Première approche des œuvres du Caravage

 

Caravage Vocation André et Pierre

Cette promenade dans Rome est particulière, construite non pas sur la base d’un de ses quartiers mais autour d’un peintre, Le Caravage (1571 / 1610). Elle le fut à l’occasion d’une restauration et d’une attribution à ce peintre d'un tableau conservé dans les collections royales britanniques « La vocation de Saint-Pierre et de Saint-André », jusqu'alors répertorié comme une simple copie. Du 22 novembre 2006 au 4 mars 2007 était organisée une petite exposition de tableaux détenus par des musées ou des collectionneurs privés. De manière très peu habituelle, celle-ci avait lieu dans des locaux de la gare de Termini sous le titre : « Le Caravage de la Reine, des ténèbres à la lumière » (« Caravaggio della regina, dall'oscurità alla luce »). 
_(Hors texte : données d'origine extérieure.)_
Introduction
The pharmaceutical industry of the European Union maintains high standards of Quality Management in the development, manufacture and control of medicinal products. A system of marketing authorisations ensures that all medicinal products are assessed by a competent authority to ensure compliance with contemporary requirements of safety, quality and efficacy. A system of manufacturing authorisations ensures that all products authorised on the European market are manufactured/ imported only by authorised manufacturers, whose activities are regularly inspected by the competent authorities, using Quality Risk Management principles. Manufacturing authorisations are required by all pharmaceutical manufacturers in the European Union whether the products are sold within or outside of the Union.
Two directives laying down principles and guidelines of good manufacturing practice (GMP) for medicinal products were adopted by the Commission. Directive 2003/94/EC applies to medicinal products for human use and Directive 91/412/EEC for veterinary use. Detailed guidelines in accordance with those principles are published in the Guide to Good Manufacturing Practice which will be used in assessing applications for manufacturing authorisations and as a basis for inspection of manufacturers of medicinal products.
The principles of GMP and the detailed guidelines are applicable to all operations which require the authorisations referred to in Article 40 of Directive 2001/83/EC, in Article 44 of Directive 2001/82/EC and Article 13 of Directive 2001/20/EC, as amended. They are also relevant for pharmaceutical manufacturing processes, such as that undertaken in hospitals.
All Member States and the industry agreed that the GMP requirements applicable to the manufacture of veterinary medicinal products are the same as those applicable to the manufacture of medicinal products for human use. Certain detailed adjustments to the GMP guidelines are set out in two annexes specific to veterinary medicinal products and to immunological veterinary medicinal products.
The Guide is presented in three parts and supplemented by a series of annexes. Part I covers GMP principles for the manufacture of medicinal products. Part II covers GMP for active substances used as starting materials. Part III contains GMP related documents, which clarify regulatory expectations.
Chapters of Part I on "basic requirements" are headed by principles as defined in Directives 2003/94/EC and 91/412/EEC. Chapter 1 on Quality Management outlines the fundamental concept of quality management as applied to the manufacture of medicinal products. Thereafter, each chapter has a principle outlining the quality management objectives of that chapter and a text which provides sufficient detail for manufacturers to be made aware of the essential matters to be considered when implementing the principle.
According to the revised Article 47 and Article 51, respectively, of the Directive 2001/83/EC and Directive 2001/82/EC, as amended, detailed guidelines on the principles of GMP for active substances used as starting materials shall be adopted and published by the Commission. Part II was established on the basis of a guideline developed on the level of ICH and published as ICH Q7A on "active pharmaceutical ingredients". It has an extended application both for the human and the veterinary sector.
Le tableau en question, peut-être acheté en 1637 par Charles Ier, a été retrouvé dans les entrepôts de la Cour royale. Il avait subi les outrages du temps, repeint et encrassé ; le nettoyage et la restauration de l’œuvre ont permis de démontrer qu’il s'agissait non pas d’une copie, mais peut-être d’un tableau original du Caravage.

Trois personnes sont représentées sur le tableau dont la scène est composée à partir du texte de l’évangile de Matthieu.

« Comme il marchait le long de la mer de Galilée, il vit deux frères, Simon appelé Pierre et André son frère, qui jetaient l’épervier à la mer, car ils étaient pêcheurs ; et il leur dit : Suivez-moi, et je ferai de vous des pêcheurs d’hommes. A l’heure même ils quittèrent leurs filets, et le suivirent »[1].

Jésus est à droite, en premier donc, selon la tradition occidentale de la représentation des images. Il est très jeune, avec un visage serein et naturellement très lumineux qui symbolise la lumière divine dont il est porteur. Les mains du Christ indiquent le chemin, vers la droite, vers l’avenir. 

Au centre, Saint-André dont le visage est partiellement éclairé car il a précédemment reçu la lumière de la foi par l’intermédiaire de Saint-Jean-Baptiste. Par contre, le geste de sa main droite, tournée vers lui, index en avant, semble marquer un étonnement et interroger « Moi ? ». Dans La vocation de Saint-Matthieu, grand tableau de l’église Saint-Louis-des-Français, Le Caravage représente ce même geste d’étonnement de Matthieu quand Jésus le désigne au sein d’un groupe assis autour d’une table d’un bureau de douane. 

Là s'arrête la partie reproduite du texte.